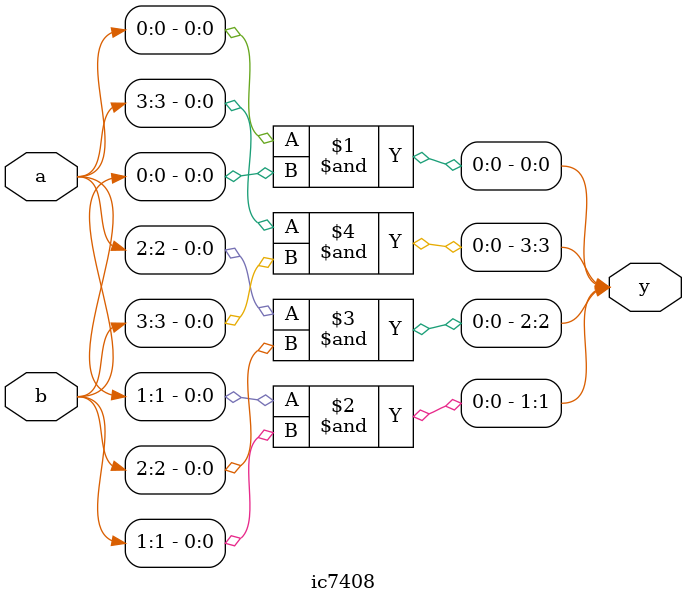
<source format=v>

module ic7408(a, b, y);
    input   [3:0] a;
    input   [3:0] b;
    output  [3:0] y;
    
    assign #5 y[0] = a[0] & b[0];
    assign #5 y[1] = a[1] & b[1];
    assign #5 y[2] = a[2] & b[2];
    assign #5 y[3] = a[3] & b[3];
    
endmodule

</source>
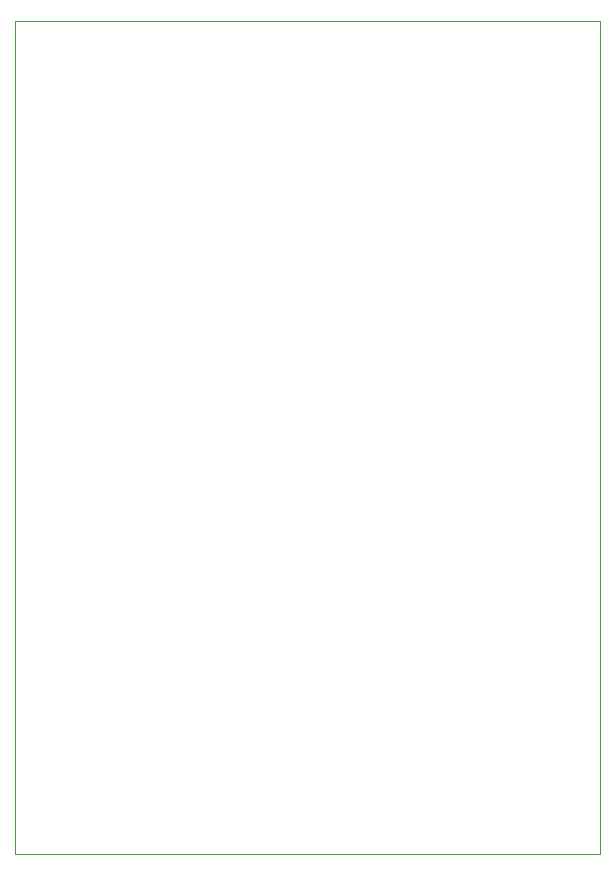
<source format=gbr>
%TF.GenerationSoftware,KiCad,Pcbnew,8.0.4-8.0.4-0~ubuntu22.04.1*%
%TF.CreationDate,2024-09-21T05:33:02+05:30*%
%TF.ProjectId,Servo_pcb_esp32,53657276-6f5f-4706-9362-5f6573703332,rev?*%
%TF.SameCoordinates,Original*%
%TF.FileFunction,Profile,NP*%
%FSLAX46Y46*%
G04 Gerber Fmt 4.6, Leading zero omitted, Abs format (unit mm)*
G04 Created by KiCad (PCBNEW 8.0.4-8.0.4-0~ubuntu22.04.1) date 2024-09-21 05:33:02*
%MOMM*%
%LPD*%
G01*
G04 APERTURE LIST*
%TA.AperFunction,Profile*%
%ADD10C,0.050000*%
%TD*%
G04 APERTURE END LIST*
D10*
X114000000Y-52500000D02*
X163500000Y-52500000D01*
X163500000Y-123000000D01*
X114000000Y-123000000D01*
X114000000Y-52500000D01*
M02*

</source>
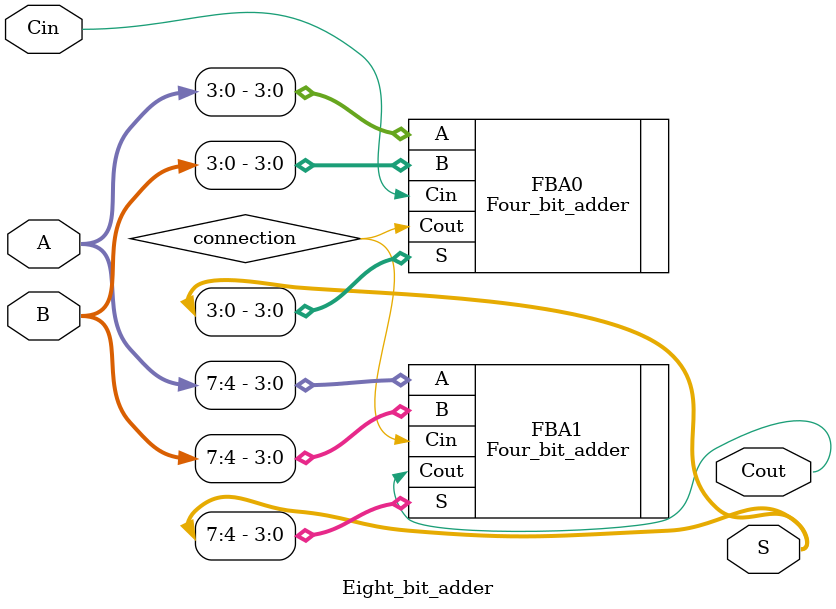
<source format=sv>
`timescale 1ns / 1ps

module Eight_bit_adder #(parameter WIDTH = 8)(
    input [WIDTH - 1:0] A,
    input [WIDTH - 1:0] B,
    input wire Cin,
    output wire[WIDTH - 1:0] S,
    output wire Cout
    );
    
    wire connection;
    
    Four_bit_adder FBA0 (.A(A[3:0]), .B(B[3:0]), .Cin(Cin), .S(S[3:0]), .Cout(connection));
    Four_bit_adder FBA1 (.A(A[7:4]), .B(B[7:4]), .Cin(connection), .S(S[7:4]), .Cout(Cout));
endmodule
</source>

# [How to complete this task]
Please transcribe the listing above verbatim and exclude every picture.

# [Task output]
<source format=v>

module ic7408(a, b, y);
    input   [3:0] a;
    input   [3:0] b;
    output  [3:0] y;
    
    assign #5 y[0] = a[0] & b[0];
    assign #5 y[1] = a[1] & b[1];
    assign #5 y[2] = a[2] & b[2];
    assign #5 y[3] = a[3] & b[3];
    
endmodule

</source>
<source format=gbr>
%TF.GenerationSoftware,KiCad,Pcbnew,8.0.4-8.0.4-0~ubuntu22.04.1*%
%TF.CreationDate,2024-09-21T05:33:02+05:30*%
%TF.ProjectId,Servo_pcb_esp32,53657276-6f5f-4706-9362-5f6573703332,rev?*%
%TF.SameCoordinates,Original*%
%TF.FileFunction,Profile,NP*%
%FSLAX46Y46*%
G04 Gerber Fmt 4.6, Leading zero omitted, Abs format (unit mm)*
G04 Created by KiCad (PCBNEW 8.0.4-8.0.4-0~ubuntu22.04.1) date 2024-09-21 05:33:02*
%MOMM*%
%LPD*%
G01*
G04 APERTURE LIST*
%TA.AperFunction,Profile*%
%ADD10C,0.050000*%
%TD*%
G04 APERTURE END LIST*
D10*
X114000000Y-52500000D02*
X163500000Y-52500000D01*
X163500000Y-123000000D01*
X114000000Y-123000000D01*
X114000000Y-52500000D01*
M02*

</source>
<source format=sv>
`timescale 1ns / 1ps

module Eight_bit_adder #(parameter WIDTH = 8)(
    input [WIDTH - 1:0] A,
    input [WIDTH - 1:0] B,
    input wire Cin,
    output wire[WIDTH - 1:0] S,
    output wire Cout
    );
    
    wire connection;
    
    Four_bit_adder FBA0 (.A(A[3:0]), .B(B[3:0]), .Cin(Cin), .S(S[3:0]), .Cout(connection));
    Four_bit_adder FBA1 (.A(A[7:4]), .B(B[7:4]), .Cin(connection), .S(S[7:4]), .Cout(Cout));
endmodule
</source>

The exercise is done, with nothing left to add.